- Nickname: Tom Pande
- Born: 4 July 1925 Madhya Pradesh, India
- Died: 4 February 2010 (aged 84) Deolali, Maharashtra, India
- Allegiance: India
- Branch: Indian Army
- Rank: Brigadier
- Unit: Regiment of Artillery
- Commands: 61 Mountain Brigade 2 Mountain Brigade 56 Mountain Composite Regiment 145 Mountain Battery
- Conflicts: Indo-Pakistani War of 1971 Indo-Pakistani War of 1965
- Awards: Maha Vir Chakra

= Kailas Prasad Pandey =

Indian Army Officer

Brigadier Kailash Prasad Pande, MVC (10 Dec 1925 - 4 February 2010) was an officer in the Indian Army, who served with the Regiment of Artillery. He was awarded the Maha Vir Chakra, India's second highest award for his role in the Indo-Pakistani War of 1971.

==Early life==
Brigadier Kailash Prasad Pande was born on 4 July 1925 in a Kanyakubja Brahmin family with a strong military tradition, in the then Central Provinces (now Madhya Pradesh). He studied at Gwalior's Victoria College, now known as Maharani Laxmi Bai Govt. College Of Excellence, where the former Prime Minister of India, Shri Atal Behari Vajpayee was his classmate.

==Military career==
Kailash Prasad Pande was commissioned into the Gwalior State Forces on August 25, 1945. After the independence of India, the princely state's forces were amalgamated with the Indian Army and ‘Tom’ Pande joined 42 Field Regiment of the Regiment of Artillery. He served in 52 Mountain Regiment (Pack), where he raised 145 Mountain Battery (Pack). In 1964, Lieutenant Colonel Pande raised and also commanded 56 Mountain Composite Regiment (Pack). He had a two-year tenure at the Indian Military Academy as a Battalion Commander. In 1970, he was promoted to the rank of Brigadier and took command of 2 Mountain Artillery Brigade deployed in Arunachal Pradesh.

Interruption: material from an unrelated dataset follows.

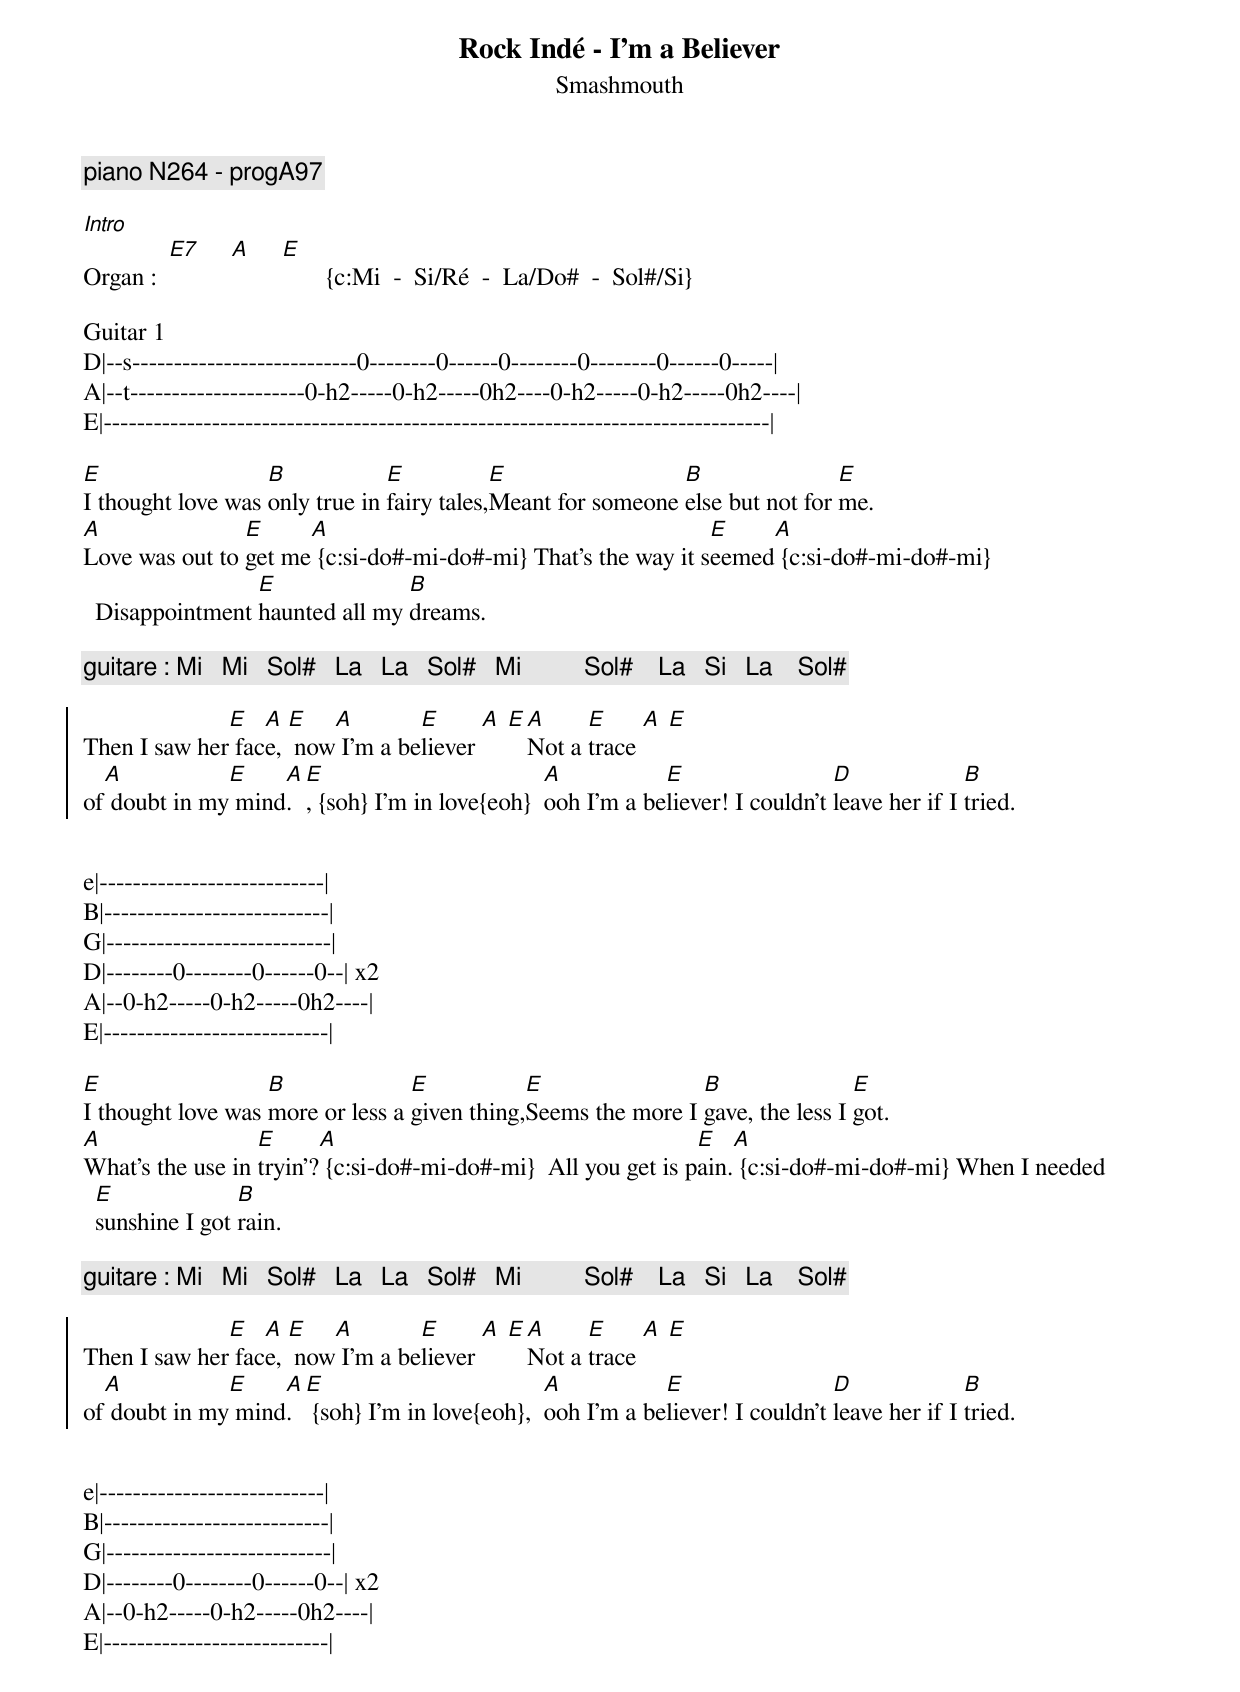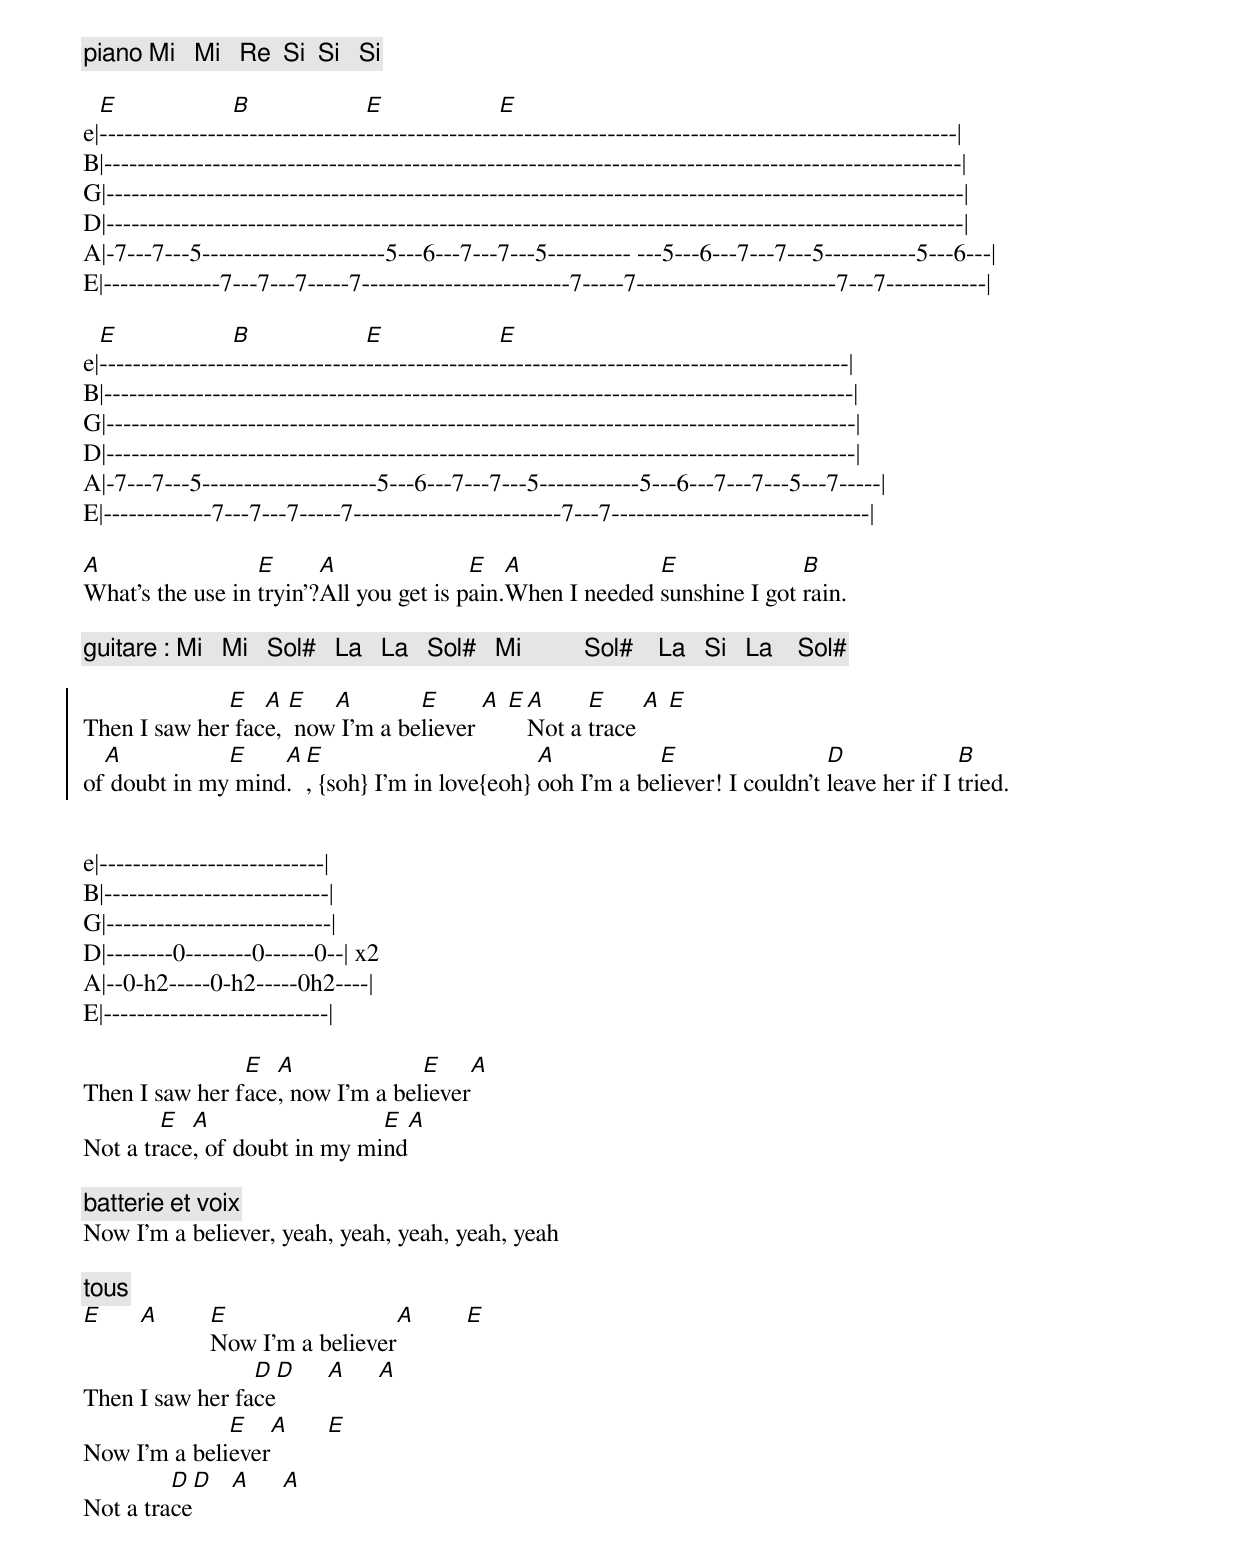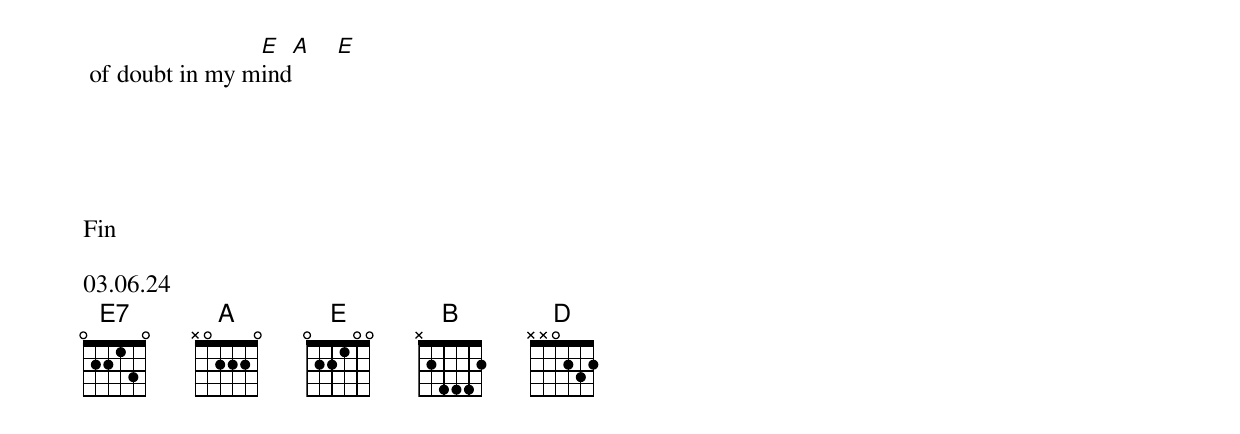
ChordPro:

{title: Rock Indé - I'm a Believer}
{subtitle: Smashmouth}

During the Indo-Pakistani War of 1971, Brigadier Kailash Prasad Pandey commanded the 61 Mountain Brigade, which was deployed in the Eastern sector. He planned his attacks meticulously and led the brigade in successfully taking a number of objectives through intense and heavy combat. Advancing rapidly and covering 40 miles in 72 hours, his brigade achieved a number of victories including Chandina, Daudkhandi and Mynawati. At Mynawati, he forced the garrison to surrender and accepted the surrender of the garrison commander Brigadier Sheikh Mansoor Hussain Attif, Commander of 117 Infantry Brigade of the Pakistan Army, along with 5,000 troops and 50 officers. In recognition of his achievements, and for his demonstration of leadership and bravery in the field, Brigadier Kailash Prasad Pande was awarded the Maha Vir Chakra, India's second highest gallantry award.

==Later life==
Brigadier Pande, superannuated in July 1979 and settled down in Bhopal, his hometown. After retirement, he was appointed as Director of Home Guards by the Madhya Pradesh Government. He also became secretary of the Madhya Pradesh Rajya Sainik Board. He was made in-charge of the Red Cross Organization in Bhopal and was responsible for providing relief to the Bhopal Gas Tragedy victims. He was also sent to Jaffna, Sri Lanka as part of a Red Cross delegation in 1988.

Brigadier Kailash Prasad Pandey died on 4 February 2010 in Deolali, Maharashtra. Major General Yash Pande is his son and a surgeon in the Indian Army.

General Deepak Kapoor, the 22nd Chief of the Army Staff is his son-in-law.